**What is being asked**
Would you copy the records below, exactly and only from their first line through the line containing "G04 Gerber Fmt", without any pictures?

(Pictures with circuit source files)
==============================
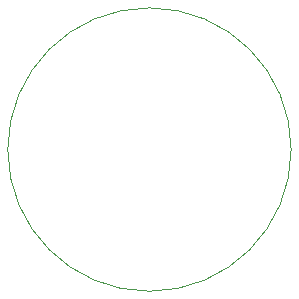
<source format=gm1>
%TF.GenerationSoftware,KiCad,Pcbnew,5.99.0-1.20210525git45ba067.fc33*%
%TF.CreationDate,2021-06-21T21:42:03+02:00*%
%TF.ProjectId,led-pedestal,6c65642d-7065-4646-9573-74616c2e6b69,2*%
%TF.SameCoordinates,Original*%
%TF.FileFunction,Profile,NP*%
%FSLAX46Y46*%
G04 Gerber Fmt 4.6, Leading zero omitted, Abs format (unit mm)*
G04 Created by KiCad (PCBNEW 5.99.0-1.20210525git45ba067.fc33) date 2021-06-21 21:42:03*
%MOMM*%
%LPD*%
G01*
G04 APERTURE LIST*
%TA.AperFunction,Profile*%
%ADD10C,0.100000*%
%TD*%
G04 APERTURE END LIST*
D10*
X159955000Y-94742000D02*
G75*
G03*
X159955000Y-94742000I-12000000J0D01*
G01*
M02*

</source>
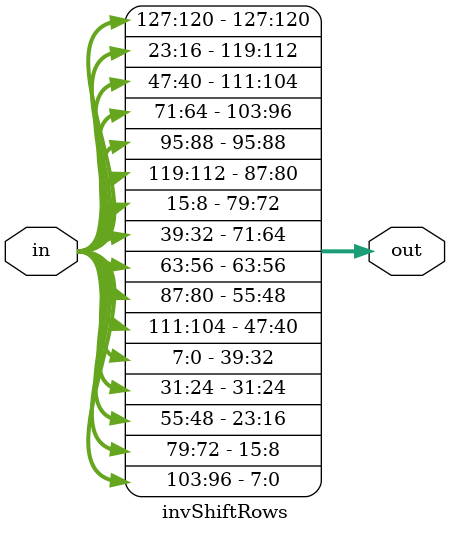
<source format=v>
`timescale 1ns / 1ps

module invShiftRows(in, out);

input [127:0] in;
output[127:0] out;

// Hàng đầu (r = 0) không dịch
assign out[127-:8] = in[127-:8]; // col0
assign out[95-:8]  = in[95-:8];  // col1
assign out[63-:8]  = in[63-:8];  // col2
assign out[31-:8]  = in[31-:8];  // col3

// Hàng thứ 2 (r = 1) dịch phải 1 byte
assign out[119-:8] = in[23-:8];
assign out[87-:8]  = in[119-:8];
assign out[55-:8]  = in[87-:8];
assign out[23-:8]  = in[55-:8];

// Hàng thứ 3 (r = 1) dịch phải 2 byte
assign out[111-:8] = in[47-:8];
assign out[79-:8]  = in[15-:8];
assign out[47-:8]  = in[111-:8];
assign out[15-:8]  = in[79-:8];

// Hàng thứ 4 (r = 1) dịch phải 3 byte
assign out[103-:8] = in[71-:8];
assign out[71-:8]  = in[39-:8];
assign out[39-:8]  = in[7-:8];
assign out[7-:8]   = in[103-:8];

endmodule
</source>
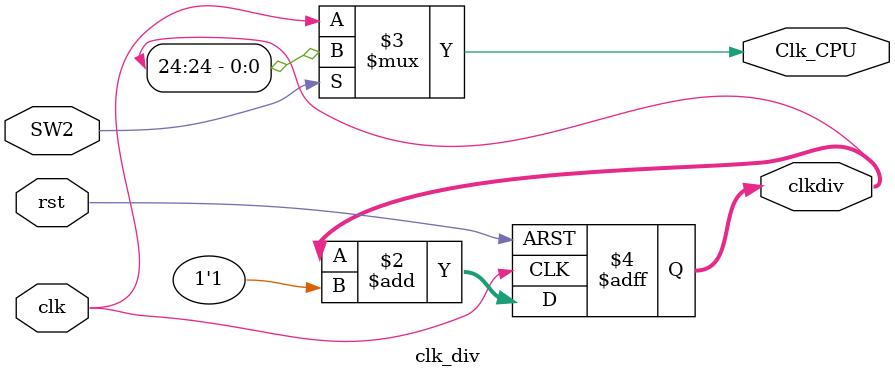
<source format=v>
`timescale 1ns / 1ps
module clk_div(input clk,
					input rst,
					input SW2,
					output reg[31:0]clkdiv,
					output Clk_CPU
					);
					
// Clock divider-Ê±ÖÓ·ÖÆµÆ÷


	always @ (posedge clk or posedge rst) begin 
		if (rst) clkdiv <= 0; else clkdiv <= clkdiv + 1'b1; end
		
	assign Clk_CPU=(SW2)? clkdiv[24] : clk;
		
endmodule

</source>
==============================
**Your solution**
<source format=gm1>
%TF.GenerationSoftware,KiCad,Pcbnew,5.99.0-1.20210525git45ba067.fc33*%
%TF.CreationDate,2021-06-21T21:42:03+02:00*%
%TF.ProjectId,led-pedestal,6c65642d-7065-4646-9573-74616c2e6b69,2*%
%TF.SameCoordinates,Original*%
%TF.FileFunction,Profile,NP*%
%FSLAX46Y46*%
G04 Gerber Fmt 4.6, Leading zero omitted, Abs format (unit mm)*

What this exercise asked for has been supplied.